Intuit purchased Paytrust's customer base from Metavante--a banking and bill-pay technology company owned by Wisconsin-based Marshall & Ilsley--at the end of 2004, Metavante spokesman Chip Swearngan said. Financial terms of the transaction were not disclosed, but Swearngan said Metavante's Bill Manager V6 software will continue to power the site.

"The intent is to make this a positive thing for Paytrust customers," said Ed McLaughlin, one of Paytrust's founders, adding that as a major provider of consumer services, Intuit would be able to grow the business in a way the more corporate-focused Metavante couldn't.

Earlier in the year, Intuit and Metavante had reached an agreement to migrate Quicken Bill Pay customers to the same Metavante software.

The sale of Paytrust's customer base to Intuit was not announced publicly, and customers only learned they had a new bill-pay provider this week, either by e-mail or by logging in to the service and being asked to consent to Intuit's privacy policy. Intuit spokesman Chris Repetto said the Paytrust name would likely eventually disappear from the Web site, to be replaced by Quicken branding.

Benefits to Users

Repetto said that Intuit would be able to provide free phone support around the clock; Paytrust's phone service, while free, was only available 16 hours a day.

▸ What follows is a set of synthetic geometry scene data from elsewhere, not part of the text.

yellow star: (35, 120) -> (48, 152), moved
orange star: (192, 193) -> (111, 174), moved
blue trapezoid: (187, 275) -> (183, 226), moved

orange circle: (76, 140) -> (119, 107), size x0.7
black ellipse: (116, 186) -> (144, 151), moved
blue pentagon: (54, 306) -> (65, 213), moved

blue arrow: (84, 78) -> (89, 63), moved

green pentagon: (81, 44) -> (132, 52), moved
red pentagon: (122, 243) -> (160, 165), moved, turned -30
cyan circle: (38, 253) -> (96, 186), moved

Intuit's default privacy policy allows Intuit to market products and services to customers, as did Metavante's--but Metavante didn't have a whole suite of other consumer products to market, the way Intuit does.

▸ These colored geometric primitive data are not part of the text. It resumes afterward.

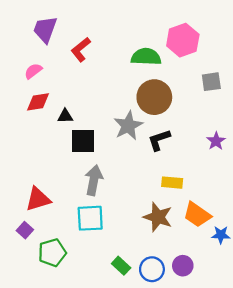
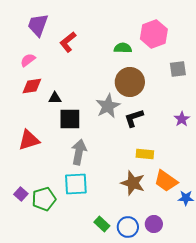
green semicircle: (146, 57) -> (123, 48), size x0.7
red triangle: (38, 199) -> (29, 140), moved
green pentagon: (52, 253) -> (44, 199), moved

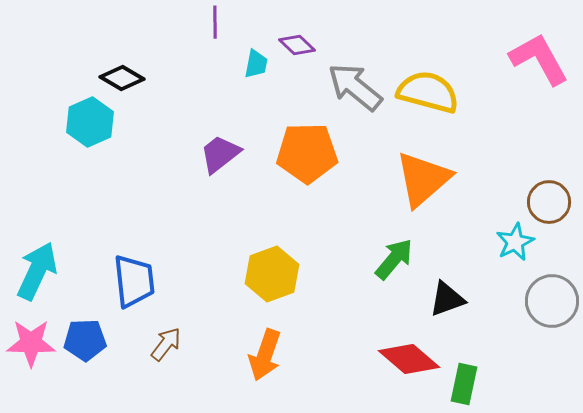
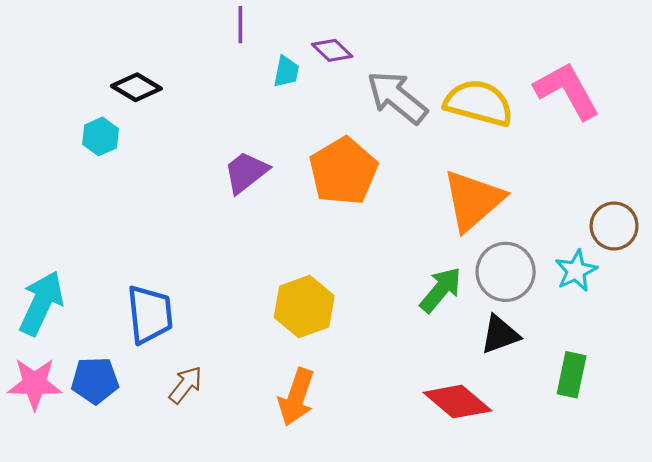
pink L-shape: (539, 59) -> (567, 91), moved
cyan hexagon: (90, 122) -> (101, 136), size x0.7
orange pentagon: (307, 153) -> (343, 171), turned -30
gray circle: (552, 301) -> (506, 272), moved
green rectangle: (464, 384) -> (572, 375), moved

However, Repetto said, customers could opt out of receiving offers. Paytrust customers can find a link to a page where they can opt out of receiving offers from Intuit marketing partners toward the end of the new Paytrust privacy policy statement.

With its acquisition of PayMyBills.com in 2000, Paytrust became one of the most prominent online bill pay services of the dot-com era. Neither Intuit nor Metavante would disclose how many clients Paytrust has, but analyst Jim Van Dyke of Javelin Strategy & Research estimated the number falls between 100,000 and 200,000.

Van Dyke said that from the companies' standpoint, the deal made sense because both Paytrust and Intuit's Quicken line "are two products that I would call interface-heavy." Also, neither has been attracting new customers lately, and the partnership might help grow both the businesses, he said.

TowerGroup analyst Beth Robertson concurred, adding that she couldn't imagine that the service would change in a way that would alienate users. "The core functionality is still being run by Metavante, so you'll still have the same level of service," she said.